Postgres deadlock

梦想与她 提交于 2019-12-11 08:59:51

问题


I am seeing some unexplained deadlocks in our Postgres database. Simplifying the related queries, one of the transactions involved in the deadlock is:

BEGIN;
UPDATE A SET CHUNK_ID=1, STATUS='PROCESSING' WHERE ID IN (
    SELECT ID FROM A
    WHERE CHUNK_ID IS NULL
    ORDER BY O_ID
    LIMIT 1000
    FOR UPDATE 
);
COMMIT;

and the other one is:

BEGIN;
UPDATE A SET STATUS='SENT' WHERE ID = 1; 
UPDATE A SET STATUS='SENT' WHERE ID = 2;
UPDATE A SET STATUS='SENT' WHERE ID = 3;
...
COMMIT; 

My question is how is it possible to have a deadlock here? I cannot think of any scenario where the 1st transaction can result to a deadlock, regardless of any other query running at the same time.

Is there any such case, i.e. an UPDATE using a nested SELECT ... FOR UPDATE can be part of a deadlock?

Thanks


回答1:


(This is a conjecture, but hopefully an educated one.)

Everything hinges on the order in which rows are locked by the SELECT ... ORDER BY O_ID ... FOR UPDATE. If the order of O_ID is different from the order of ID, then it is perfectly possible to have a situation similar to this:

ID    O_ID
--    ----
1     2
2     1
  • Transaction A locks the row with ID=2.
  • Transaction B locks the row with ID=1.
  • Transaction A tries to lock the row with ID=1, but is forced to wait on transaction B.
  • Transaction B tries to lock the row with ID=2, but is forced to wait on transaction A.

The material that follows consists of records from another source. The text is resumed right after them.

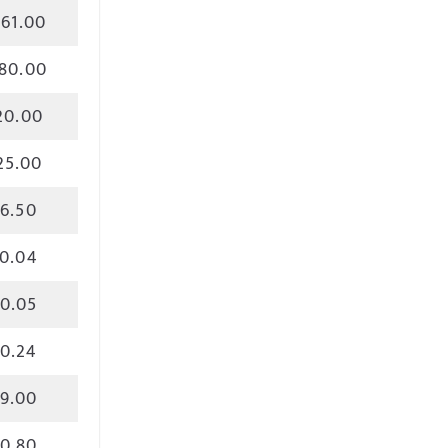
61.00
80.00
20.00
25.00
6.50
0.04
0.05
0.24
9.00
0.80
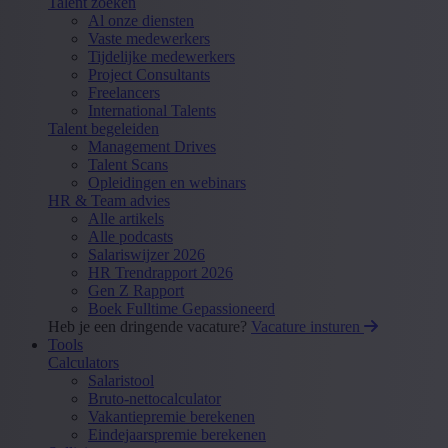
Talent zoeken
Al onze diensten
Vaste medewerkers
Tijdelijke medewerkers
Project Consultants
Freelancers
International Talents
Talent begeleiden
Management Drives
Talent Scans
Opleidingen en webinars
HR & Team advies
Alle artikels
Alle podcasts
Salariswijzer 2026
HR Trendrapport 2026
Gen Z Rapport
Boek Fulltime Gepassioneerd
Heb je een dringende vacature?
Vacature insturen
Tools
Calculators
Salaristool
Bruto-nettocalculator
Vakantiepremie berekenen
Eindejaarspremie berekenen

WARNING: Even if the O_ID order is the same as the ID order, it is possible that the ORDER BY clause doesn't actually guarantee the order of locking (it just guarantees the order in which the results are returned). Unfortunately, this seems poorly documented. For what it's worth, it appears Oracle doesn't (always) honor ORDER BY when it comes to locking, so I'd be careful under PostgreSQL as well.

Generally, the solution to deadlocks is to always lock in the same order. Assuming the ORDER BY actually guarantees the order of locking, you could simply include SELECT ... ORDER BY O_ID ... FOR UPDATE in the second transaction. Or alternatively, use ORDER BY ID in the first transaction.

BTW, why are you explicitly locking in the first place? What exactly are you trying to accomplish with that?